• Given exercise 1
Reproduce the interview passage verbatim from "Is it hard to" to "between indie developers?".

• Passage
▬▬▬▬▬▬▬▬▬▬

Color is very important to me. I spend a great deal of time tweaking it until it feels just right. Personally, the primary signal toward an emotional state is a color scheme and a musical score. I can’t necessarily point to any specific painter who has been influential to me on this account.

Is it hard to be a versatile person, that is to say: knowing how to program properly and devote some time for the art? Are you willing to receive help from others devs to complete your future games?

I don’t think it’s particularly difficult. I enjoy it though. It’s good to be involved in every aspect of a games production, and I become uncomfortable when aspects of it are given to other people. I’m not outright against collaboration though, and I intend to do more of it in the future.

You cook it, and you eat it… Is somebody else after Ian Snyder in the game production? Do you think you have to foster the relationship between indie developers?

It’s very important to be connected to a good community of other developers, whether online or in person. My game absolutely would have been worse if I hadn’t had a network of people there to tell me when I was making mistakes and to help me discover better avenues to explore. The single most important piece of advice to aspiring game developers I can give is to find a community of people you can trust.

▬▬▬▬▬▬▬▬▬▬

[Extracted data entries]

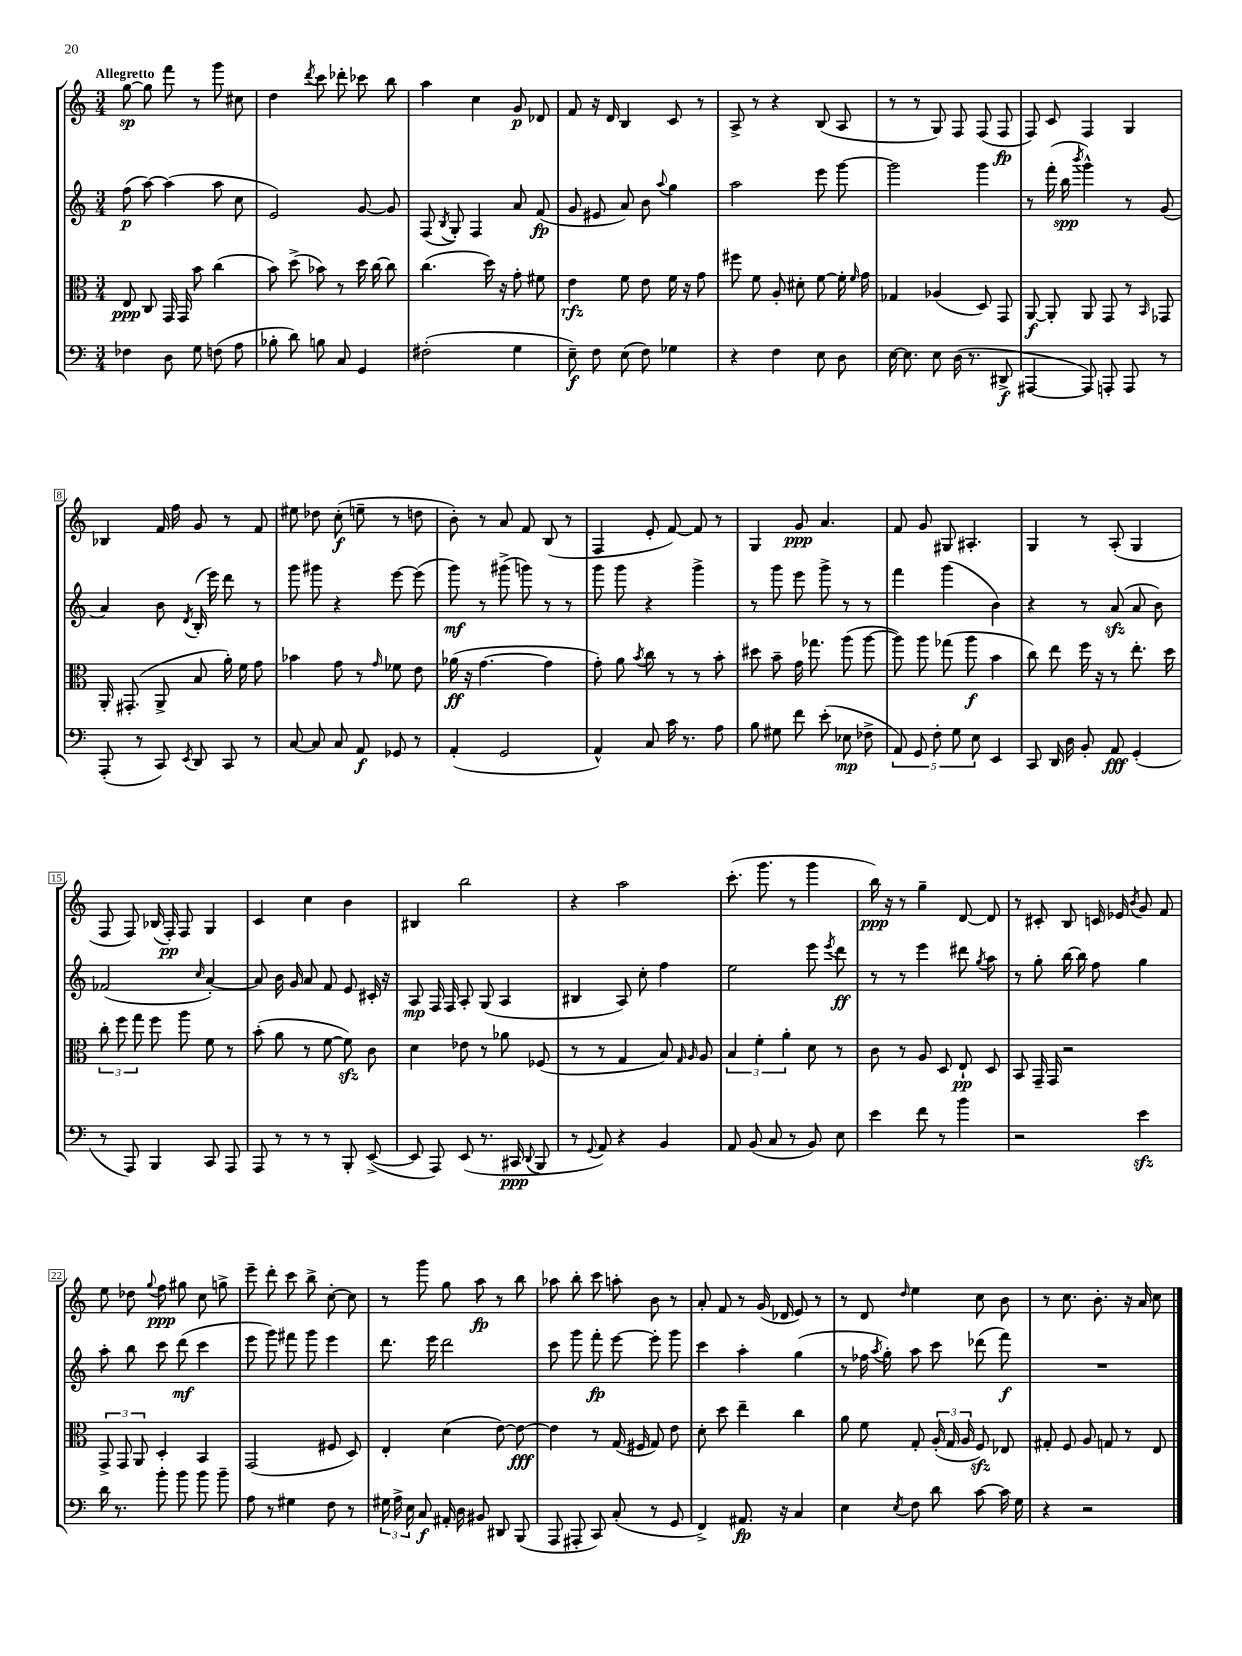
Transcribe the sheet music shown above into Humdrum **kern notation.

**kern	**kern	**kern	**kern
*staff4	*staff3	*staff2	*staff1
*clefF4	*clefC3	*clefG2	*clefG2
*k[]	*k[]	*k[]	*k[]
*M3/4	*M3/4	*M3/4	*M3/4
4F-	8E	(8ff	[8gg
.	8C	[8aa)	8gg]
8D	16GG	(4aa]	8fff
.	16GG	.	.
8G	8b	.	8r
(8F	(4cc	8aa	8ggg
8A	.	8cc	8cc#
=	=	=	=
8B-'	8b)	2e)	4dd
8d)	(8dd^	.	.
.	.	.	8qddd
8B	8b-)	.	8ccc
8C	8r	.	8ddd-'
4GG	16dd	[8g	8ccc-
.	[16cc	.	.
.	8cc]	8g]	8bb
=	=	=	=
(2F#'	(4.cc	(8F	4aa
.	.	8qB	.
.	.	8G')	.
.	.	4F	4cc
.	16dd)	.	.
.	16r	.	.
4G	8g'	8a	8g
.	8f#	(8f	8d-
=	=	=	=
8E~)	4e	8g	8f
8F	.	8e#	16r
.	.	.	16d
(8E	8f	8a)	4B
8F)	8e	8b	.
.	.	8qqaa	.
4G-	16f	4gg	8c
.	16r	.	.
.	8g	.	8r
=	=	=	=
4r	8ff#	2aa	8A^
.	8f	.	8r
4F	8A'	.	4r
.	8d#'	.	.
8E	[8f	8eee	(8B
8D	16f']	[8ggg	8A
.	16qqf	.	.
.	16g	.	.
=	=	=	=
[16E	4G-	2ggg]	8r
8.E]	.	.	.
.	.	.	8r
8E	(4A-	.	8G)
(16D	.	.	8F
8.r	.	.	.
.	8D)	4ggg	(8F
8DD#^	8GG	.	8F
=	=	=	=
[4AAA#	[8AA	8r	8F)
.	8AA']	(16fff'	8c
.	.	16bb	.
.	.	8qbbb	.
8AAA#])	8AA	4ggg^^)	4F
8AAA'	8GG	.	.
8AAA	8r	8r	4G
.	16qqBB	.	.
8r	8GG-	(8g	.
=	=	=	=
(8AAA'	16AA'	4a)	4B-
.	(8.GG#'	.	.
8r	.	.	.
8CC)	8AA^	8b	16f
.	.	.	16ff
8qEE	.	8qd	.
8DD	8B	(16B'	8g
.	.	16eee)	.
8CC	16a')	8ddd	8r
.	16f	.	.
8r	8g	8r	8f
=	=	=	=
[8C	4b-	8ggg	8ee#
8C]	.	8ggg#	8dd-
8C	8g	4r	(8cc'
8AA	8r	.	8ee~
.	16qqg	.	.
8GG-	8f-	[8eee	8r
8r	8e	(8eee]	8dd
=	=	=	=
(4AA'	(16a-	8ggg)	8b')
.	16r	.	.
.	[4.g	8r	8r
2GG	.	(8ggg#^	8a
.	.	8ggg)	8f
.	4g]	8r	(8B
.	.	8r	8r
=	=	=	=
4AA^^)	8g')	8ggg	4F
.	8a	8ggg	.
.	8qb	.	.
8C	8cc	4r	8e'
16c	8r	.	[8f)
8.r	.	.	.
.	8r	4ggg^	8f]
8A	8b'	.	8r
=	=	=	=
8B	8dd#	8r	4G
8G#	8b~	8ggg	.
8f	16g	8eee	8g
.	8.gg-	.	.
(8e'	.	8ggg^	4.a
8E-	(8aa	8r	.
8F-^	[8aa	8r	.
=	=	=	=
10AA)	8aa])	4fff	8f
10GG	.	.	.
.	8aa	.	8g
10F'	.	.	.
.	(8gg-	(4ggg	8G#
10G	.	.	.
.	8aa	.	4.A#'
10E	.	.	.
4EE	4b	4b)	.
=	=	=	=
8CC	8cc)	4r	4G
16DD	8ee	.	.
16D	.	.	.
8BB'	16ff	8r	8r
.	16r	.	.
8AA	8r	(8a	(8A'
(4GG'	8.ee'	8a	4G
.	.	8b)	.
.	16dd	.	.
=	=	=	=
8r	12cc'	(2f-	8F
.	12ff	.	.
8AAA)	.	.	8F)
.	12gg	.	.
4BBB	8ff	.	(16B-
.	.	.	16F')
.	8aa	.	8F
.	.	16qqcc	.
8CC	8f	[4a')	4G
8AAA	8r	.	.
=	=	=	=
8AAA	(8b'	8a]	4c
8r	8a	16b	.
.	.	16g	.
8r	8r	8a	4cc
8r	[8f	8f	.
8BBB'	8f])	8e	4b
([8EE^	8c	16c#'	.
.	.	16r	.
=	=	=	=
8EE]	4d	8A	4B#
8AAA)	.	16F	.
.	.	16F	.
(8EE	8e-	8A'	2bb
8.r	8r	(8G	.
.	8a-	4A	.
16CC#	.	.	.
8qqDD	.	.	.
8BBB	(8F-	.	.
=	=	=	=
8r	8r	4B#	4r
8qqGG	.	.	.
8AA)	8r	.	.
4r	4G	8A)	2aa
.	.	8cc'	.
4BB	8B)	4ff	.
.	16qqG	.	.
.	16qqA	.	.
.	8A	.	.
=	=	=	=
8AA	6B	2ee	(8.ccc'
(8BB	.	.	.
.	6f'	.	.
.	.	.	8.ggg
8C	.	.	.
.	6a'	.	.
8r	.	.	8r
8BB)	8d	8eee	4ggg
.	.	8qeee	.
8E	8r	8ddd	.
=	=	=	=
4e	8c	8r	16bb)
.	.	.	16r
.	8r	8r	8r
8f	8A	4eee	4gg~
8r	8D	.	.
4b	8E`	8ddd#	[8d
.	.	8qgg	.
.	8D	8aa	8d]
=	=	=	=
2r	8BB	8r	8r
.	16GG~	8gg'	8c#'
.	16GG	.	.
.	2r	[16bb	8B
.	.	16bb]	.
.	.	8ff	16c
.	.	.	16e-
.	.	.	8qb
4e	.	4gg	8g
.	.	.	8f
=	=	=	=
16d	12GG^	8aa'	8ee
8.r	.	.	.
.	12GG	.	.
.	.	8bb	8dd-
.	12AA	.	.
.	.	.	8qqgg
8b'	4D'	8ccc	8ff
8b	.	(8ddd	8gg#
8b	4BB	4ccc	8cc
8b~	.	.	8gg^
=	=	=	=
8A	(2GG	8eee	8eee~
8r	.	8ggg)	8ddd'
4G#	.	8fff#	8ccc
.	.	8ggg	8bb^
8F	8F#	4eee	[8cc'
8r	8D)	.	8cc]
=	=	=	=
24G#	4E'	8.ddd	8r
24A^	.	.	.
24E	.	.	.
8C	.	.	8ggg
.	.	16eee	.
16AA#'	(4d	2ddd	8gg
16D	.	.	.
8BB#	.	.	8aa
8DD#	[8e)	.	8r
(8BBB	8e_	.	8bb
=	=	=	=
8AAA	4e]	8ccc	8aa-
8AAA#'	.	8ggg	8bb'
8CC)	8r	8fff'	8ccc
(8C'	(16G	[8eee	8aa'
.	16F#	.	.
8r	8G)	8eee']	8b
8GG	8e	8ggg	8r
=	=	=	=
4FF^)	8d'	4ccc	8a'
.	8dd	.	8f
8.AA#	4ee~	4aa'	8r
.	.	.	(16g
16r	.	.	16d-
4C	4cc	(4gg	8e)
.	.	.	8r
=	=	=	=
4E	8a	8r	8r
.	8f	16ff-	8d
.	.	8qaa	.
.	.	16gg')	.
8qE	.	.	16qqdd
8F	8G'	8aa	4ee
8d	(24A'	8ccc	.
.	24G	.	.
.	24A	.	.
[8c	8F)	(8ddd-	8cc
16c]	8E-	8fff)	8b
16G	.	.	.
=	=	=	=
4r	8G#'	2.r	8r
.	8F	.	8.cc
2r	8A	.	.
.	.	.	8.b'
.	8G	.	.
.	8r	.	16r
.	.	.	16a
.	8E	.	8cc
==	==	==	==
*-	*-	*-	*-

▬▬▬▬▬▬▬▬▬▬

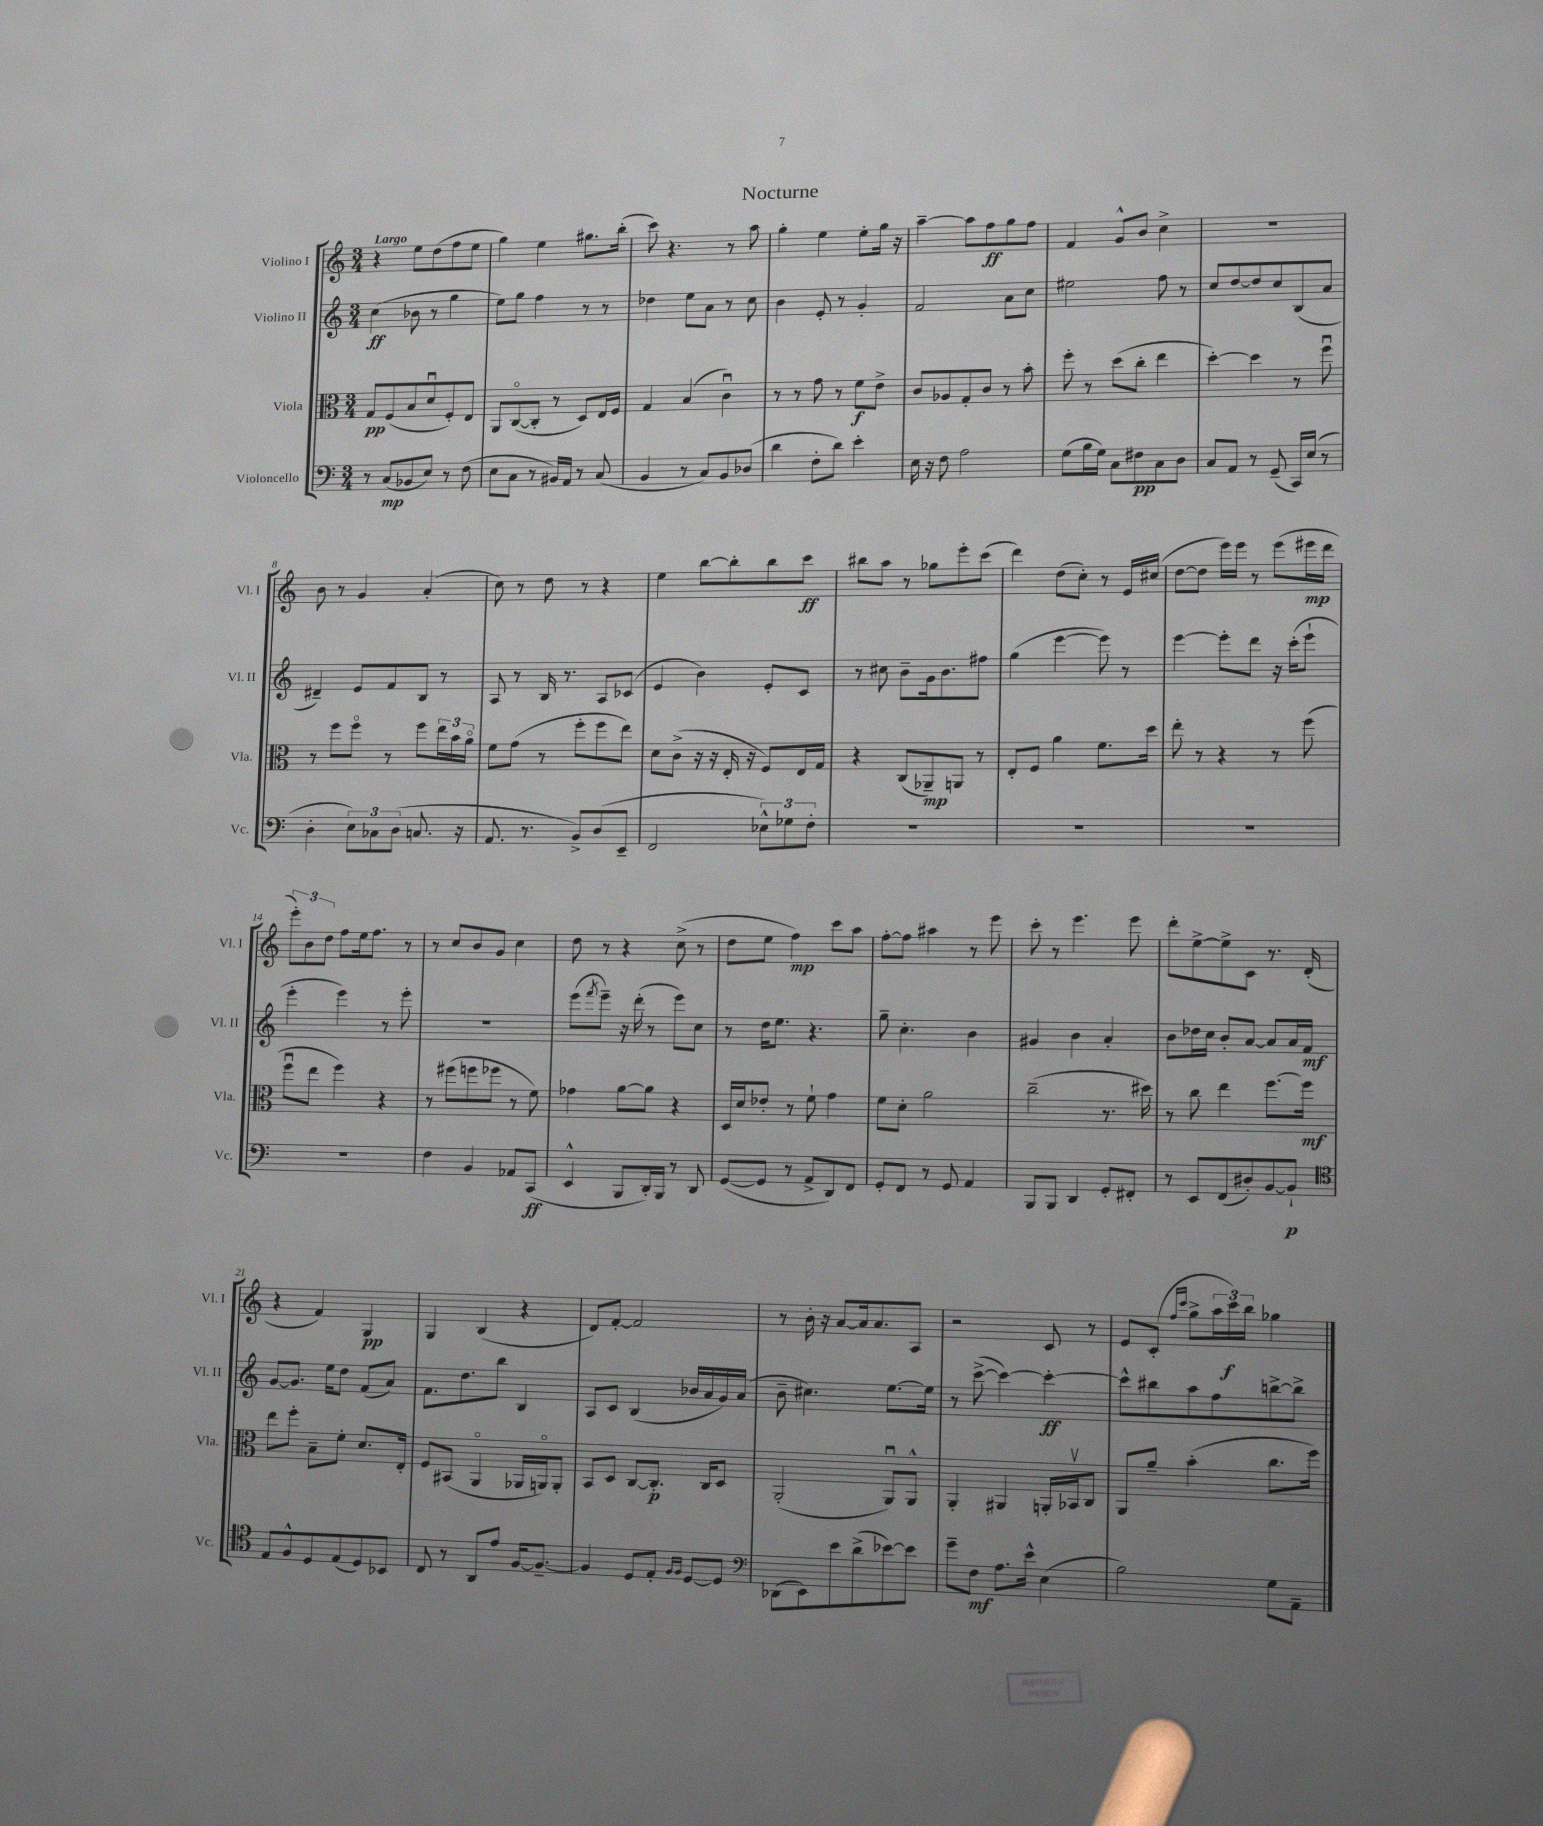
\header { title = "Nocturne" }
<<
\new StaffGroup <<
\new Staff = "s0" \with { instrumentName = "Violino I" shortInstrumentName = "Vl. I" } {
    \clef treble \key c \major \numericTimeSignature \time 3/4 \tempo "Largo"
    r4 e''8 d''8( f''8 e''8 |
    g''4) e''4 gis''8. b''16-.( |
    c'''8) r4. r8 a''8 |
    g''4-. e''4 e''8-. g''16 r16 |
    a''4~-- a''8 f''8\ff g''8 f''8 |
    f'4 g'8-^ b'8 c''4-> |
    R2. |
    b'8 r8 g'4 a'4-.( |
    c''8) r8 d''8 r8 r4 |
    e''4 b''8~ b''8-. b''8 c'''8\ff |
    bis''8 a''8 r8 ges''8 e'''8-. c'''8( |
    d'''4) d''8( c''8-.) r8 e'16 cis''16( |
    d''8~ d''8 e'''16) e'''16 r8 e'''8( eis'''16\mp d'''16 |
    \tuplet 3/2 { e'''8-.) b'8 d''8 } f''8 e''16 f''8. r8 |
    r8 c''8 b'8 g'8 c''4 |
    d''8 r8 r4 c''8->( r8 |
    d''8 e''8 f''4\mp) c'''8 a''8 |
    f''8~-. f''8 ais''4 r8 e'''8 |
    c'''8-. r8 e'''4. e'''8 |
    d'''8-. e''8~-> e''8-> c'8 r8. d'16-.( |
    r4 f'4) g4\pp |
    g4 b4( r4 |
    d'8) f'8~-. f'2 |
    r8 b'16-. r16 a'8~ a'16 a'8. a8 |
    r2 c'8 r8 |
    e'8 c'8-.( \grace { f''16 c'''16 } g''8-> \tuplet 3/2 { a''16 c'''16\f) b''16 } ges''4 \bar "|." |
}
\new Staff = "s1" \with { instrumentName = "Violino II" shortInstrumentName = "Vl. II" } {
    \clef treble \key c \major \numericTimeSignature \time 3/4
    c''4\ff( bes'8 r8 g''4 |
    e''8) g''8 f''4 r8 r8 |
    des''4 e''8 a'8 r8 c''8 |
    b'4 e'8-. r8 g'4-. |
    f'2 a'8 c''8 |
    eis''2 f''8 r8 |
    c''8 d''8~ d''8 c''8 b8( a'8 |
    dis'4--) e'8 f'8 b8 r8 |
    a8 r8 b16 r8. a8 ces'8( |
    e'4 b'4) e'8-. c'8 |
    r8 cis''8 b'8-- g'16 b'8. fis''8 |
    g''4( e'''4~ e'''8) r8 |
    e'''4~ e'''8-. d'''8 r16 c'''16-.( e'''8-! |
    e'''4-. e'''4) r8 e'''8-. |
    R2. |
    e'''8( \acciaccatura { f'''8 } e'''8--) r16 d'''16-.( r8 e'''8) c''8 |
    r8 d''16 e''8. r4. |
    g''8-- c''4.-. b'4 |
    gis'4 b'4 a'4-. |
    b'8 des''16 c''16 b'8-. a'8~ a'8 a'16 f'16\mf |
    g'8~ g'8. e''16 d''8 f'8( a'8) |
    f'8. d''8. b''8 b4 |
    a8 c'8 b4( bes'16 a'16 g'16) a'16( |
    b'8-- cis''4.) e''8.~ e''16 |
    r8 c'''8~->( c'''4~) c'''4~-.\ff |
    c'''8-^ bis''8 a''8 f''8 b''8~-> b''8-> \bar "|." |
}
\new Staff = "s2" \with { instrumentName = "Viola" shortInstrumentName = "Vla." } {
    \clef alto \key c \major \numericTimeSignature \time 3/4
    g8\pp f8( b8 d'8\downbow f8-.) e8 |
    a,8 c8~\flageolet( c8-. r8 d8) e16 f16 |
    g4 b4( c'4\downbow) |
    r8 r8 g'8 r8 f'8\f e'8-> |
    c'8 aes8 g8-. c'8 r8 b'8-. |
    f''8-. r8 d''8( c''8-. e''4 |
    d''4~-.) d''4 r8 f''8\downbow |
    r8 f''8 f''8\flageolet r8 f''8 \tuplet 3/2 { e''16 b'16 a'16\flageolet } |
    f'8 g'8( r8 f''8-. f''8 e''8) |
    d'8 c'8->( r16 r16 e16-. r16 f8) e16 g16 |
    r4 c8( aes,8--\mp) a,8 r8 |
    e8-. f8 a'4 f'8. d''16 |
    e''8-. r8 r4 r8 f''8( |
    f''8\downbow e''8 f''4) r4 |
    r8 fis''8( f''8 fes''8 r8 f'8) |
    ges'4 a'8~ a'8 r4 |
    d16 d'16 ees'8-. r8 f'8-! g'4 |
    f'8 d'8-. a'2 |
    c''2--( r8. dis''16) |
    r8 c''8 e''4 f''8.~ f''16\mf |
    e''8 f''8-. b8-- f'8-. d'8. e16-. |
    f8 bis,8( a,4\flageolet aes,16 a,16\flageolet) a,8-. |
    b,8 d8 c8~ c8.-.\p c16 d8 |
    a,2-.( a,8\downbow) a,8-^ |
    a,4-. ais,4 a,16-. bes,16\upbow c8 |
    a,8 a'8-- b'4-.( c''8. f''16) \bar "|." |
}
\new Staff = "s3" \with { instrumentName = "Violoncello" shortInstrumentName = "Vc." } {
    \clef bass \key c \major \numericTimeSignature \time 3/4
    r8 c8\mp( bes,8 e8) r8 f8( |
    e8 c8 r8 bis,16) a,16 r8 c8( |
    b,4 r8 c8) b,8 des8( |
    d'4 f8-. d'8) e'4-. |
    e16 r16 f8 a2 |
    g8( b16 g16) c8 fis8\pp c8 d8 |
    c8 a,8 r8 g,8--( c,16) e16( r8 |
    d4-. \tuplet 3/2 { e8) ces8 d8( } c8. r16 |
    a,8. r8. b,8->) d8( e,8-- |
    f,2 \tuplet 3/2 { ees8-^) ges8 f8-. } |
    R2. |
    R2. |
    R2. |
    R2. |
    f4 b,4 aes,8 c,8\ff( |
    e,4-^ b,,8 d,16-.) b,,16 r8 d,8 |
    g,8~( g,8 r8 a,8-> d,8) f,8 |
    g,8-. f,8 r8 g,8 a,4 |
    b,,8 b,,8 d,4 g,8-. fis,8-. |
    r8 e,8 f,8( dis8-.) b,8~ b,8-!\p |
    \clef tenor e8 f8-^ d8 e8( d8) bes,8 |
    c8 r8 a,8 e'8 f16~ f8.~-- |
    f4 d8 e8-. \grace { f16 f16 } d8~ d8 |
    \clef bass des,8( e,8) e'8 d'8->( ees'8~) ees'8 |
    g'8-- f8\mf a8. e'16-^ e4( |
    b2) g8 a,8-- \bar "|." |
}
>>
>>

▬▬▬▬▬▬▬▬▬▬

• Given exercise 2
Locate every line in the records above that contains the string "shortInstrumentName", and copy each such line in full.

• Task result 1
Is it hard to be a versatile person, that is to say: knowing how to program properly and devote some time for the art? Are you willing to receive help from others devs to complete your future games?

I don’t think it’s particularly difficult. I enjoy it though. It’s good to be involved in every aspect of a games production, and I become uncomfortable when aspects of it are given to other people. I’m not outright against collaboration though, and I intend to do more of it in the future.

You cook it, and you eat it… Is somebody else after Ian Snyder in the game production? Do you think you have to foster the relationship between indie developers?

• Task result 2
\new Staff = "s0" \with { instrumentName = "Violino I" shortInstrumentName = "Vl. I" } {
\new Staff = "s1" \with { instrumentName = "Violino II" shortInstrumentName = "Vl. II" } {
\new Staff = "s2" \with { instrumentName = "Viola" shortInstrumentName = "Vla." } {
\new Staff = "s3" \with { instrumentName = "Violoncello" shortInstrumentName = "Vc." } {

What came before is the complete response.